::: Provided passage

As far as I'm aware, they do. GIL means that even using threads, they still need 8 processes to utilize 8 cores.
There are more languages than those 3, though, and if those 3 are the languages that you're considering, evented vs blocking i/o is way beside the point when it comes to performance. A super-simple thread-per-connection program with blocking i/o calls from C or Java will demolish the most sophisticated evented system you could ever design in a scripting language. That was my "barely even moves" vs "spinning roundhouse kick" comparison.
I did some benchmarks a few years ago playing around with different techniques in C#.
If you spin up a thread for each connection, and the connections are short lived, the time spent spinning up a thread will dominate the time spent communicating on the socket. Event loops perform much better than one-thread-per-connection in simple web services because they don't have the extra thread overhead. Its no accident the hello world app on nodejs.org is this sort of service.
But by far the fastest technique I found was to use a thread pool and an event loop together. When there was any work to do (new connection or new data), I scheduled the next available thread from a thread pool to do the work. This technique requires that you deal with both callback hell and thread synchronization. But, its blazing fast. Way faster than you can get with a single nodejs process.

::::::
::: Raw data

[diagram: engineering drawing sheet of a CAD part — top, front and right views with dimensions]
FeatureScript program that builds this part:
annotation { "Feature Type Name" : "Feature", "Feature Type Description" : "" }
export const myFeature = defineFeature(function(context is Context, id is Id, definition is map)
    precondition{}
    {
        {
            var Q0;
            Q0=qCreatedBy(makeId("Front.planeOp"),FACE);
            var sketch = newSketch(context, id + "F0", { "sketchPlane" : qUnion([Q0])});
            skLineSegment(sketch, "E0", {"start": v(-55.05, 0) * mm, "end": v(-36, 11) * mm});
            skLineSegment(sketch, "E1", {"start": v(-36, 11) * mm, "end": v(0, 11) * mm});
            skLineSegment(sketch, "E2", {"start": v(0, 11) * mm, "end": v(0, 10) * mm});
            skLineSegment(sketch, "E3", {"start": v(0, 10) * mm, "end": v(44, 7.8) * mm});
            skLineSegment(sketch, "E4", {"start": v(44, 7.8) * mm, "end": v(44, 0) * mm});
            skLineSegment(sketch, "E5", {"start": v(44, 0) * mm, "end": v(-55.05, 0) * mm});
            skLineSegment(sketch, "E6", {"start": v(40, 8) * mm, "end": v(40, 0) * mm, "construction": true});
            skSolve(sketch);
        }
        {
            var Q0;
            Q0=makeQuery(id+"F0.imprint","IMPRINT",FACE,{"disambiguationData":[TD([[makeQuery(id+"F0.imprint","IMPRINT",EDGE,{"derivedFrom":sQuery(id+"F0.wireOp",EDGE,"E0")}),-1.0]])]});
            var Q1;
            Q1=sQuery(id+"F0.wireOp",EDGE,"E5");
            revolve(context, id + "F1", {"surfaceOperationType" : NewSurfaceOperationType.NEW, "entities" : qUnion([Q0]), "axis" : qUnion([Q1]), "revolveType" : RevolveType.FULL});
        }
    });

::::::

-- To-do list --
a: According to the forum thread, what was the fastest technique the writer found?
b: Rewrite the forum thread starting at "I did some benchmarks" and ending at "sort of service.", replacing "benchmarks" with "performance tests".

-- Answers to the exercises --
a: Using a thread pool and an event loop together.

b:
I did some performance tests a few years ago playing around with different techniques in C#.
If you spin up a thread for each connection, and the connections are short lived, the time spent spinning up a thread will dominate the time spent communicating on the socket. Event loops perform much better than one-thread-per-connection in simple web services because they don't have the extra thread overhead. Its no accident the hello world app on nodejs.org is this sort of service.